[[ Material to process open ]]
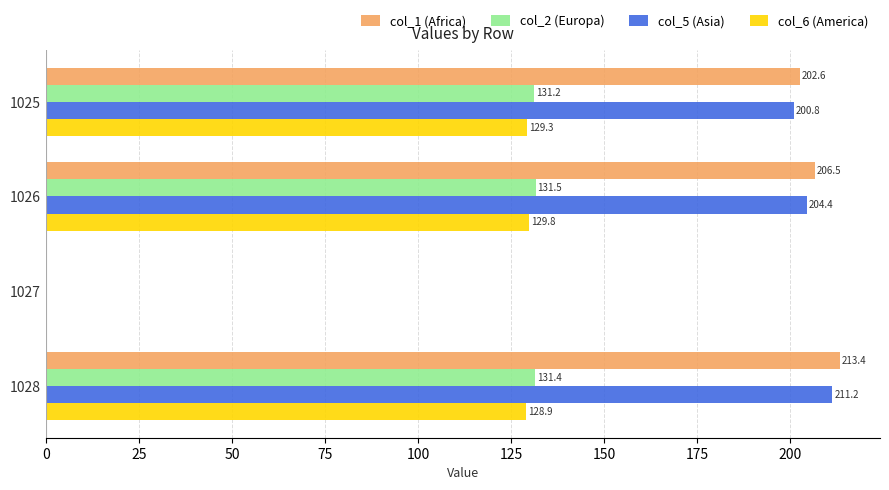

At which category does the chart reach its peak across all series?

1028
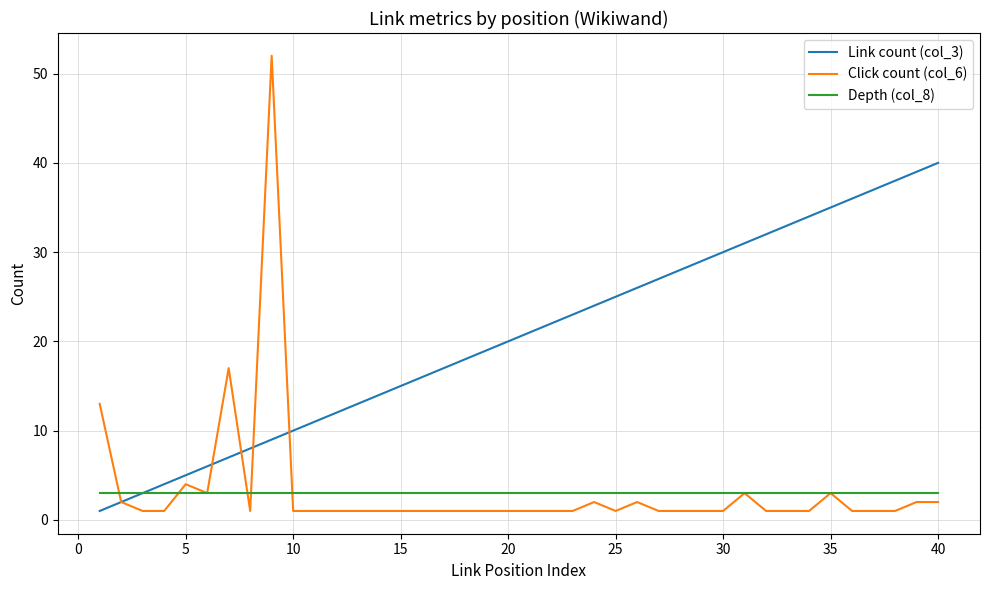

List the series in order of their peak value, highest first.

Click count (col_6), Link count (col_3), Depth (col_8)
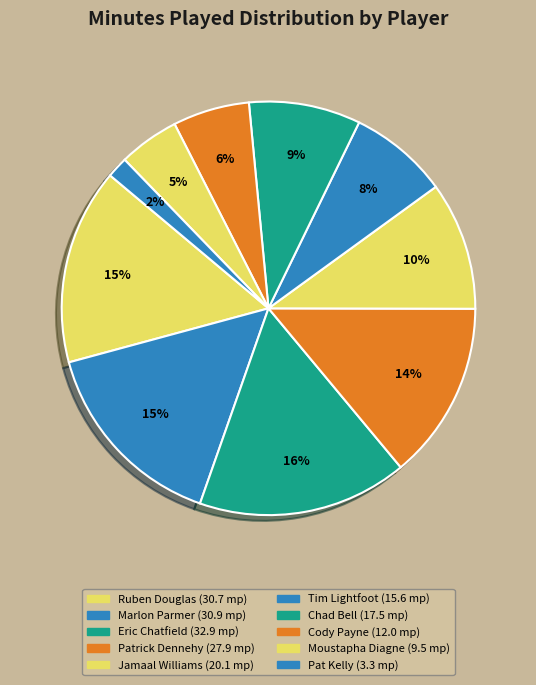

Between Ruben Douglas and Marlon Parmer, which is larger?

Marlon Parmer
[[ Material to process closed ]]
What to work on: Arrange the lines of these items as a Markdown table with the columns "Row" and "Line", numbering each row and leaving out blank lines and the pictures.

Exercise answer:
| Row | Line |
|---|---|
| 1 | At which category does the chart reach its peak across all series? |
| 2 | 1028 |
| 3 | List the series in order of their peak value, highest first. |
| 4 | Click count (col_6), Link count (col_3), Depth (col_8) |
| 5 | Between Ruben Douglas and Marlon Parmer, which is larger? |
| 6 | Marlon Parmer |